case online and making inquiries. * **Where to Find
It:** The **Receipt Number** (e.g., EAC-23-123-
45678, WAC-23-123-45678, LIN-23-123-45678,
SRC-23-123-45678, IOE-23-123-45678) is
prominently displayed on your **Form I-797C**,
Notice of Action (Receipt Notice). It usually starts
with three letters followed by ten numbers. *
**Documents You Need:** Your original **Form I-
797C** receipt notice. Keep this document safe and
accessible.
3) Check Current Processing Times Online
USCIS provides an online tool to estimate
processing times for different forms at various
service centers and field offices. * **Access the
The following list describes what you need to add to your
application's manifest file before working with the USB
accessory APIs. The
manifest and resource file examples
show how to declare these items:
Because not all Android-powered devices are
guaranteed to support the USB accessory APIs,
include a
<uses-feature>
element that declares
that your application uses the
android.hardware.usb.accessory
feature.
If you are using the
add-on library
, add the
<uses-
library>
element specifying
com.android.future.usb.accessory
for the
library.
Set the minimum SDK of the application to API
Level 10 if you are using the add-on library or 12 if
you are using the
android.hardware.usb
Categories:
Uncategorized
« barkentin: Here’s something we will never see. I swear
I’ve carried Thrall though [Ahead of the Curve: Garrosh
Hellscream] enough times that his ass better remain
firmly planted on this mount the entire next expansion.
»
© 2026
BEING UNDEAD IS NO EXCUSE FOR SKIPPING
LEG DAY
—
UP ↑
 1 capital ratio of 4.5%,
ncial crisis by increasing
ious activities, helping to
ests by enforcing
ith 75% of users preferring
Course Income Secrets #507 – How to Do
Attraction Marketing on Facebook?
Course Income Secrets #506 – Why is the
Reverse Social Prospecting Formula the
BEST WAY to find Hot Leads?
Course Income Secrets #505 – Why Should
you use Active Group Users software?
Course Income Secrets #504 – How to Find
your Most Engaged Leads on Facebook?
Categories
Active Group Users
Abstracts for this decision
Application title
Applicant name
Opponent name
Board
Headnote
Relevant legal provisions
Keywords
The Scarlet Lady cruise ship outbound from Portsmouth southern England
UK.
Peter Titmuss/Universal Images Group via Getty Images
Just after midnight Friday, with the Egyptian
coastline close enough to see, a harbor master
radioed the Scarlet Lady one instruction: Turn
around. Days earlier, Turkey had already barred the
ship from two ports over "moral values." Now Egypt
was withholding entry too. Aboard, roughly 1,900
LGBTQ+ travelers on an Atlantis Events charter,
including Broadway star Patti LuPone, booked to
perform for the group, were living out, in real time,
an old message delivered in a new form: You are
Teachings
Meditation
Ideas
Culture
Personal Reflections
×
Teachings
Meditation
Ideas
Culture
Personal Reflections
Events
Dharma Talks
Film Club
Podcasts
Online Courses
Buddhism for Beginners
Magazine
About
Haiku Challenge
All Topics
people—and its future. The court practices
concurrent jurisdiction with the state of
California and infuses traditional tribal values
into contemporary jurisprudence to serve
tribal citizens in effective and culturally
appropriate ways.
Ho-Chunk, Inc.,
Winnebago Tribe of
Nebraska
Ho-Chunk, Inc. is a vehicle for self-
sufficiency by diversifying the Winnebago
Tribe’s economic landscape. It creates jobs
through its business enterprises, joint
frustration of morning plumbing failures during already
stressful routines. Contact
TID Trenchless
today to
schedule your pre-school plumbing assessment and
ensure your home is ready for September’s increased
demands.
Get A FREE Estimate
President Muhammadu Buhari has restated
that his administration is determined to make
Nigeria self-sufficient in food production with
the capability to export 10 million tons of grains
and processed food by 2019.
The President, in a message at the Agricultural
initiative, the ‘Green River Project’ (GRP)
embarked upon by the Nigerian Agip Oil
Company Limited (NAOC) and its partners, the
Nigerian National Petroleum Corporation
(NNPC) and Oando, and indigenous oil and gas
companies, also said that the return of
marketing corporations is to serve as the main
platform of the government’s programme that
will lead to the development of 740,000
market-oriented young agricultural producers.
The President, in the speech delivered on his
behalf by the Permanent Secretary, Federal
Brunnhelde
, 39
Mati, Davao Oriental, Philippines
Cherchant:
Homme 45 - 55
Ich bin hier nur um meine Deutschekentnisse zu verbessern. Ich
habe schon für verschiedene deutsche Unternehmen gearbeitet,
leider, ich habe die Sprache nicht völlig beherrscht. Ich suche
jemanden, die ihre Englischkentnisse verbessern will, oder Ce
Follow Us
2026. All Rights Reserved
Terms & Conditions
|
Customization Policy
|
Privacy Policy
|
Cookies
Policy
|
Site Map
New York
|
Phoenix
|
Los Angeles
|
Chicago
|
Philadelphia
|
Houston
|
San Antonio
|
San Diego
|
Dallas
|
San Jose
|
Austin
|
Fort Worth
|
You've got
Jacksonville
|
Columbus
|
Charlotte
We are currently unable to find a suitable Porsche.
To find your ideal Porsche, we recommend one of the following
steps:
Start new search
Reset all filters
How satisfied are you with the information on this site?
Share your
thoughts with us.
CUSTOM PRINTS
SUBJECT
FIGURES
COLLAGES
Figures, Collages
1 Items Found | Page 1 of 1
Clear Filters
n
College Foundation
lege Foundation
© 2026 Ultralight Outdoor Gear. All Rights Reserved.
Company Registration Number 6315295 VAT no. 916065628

##############################

* Required work: Every line where "Facebook" appears must be returned from the listing above.

* Exercise result:
Attraction Marketing on Facebook?
your Most Engaged Leads on Facebook?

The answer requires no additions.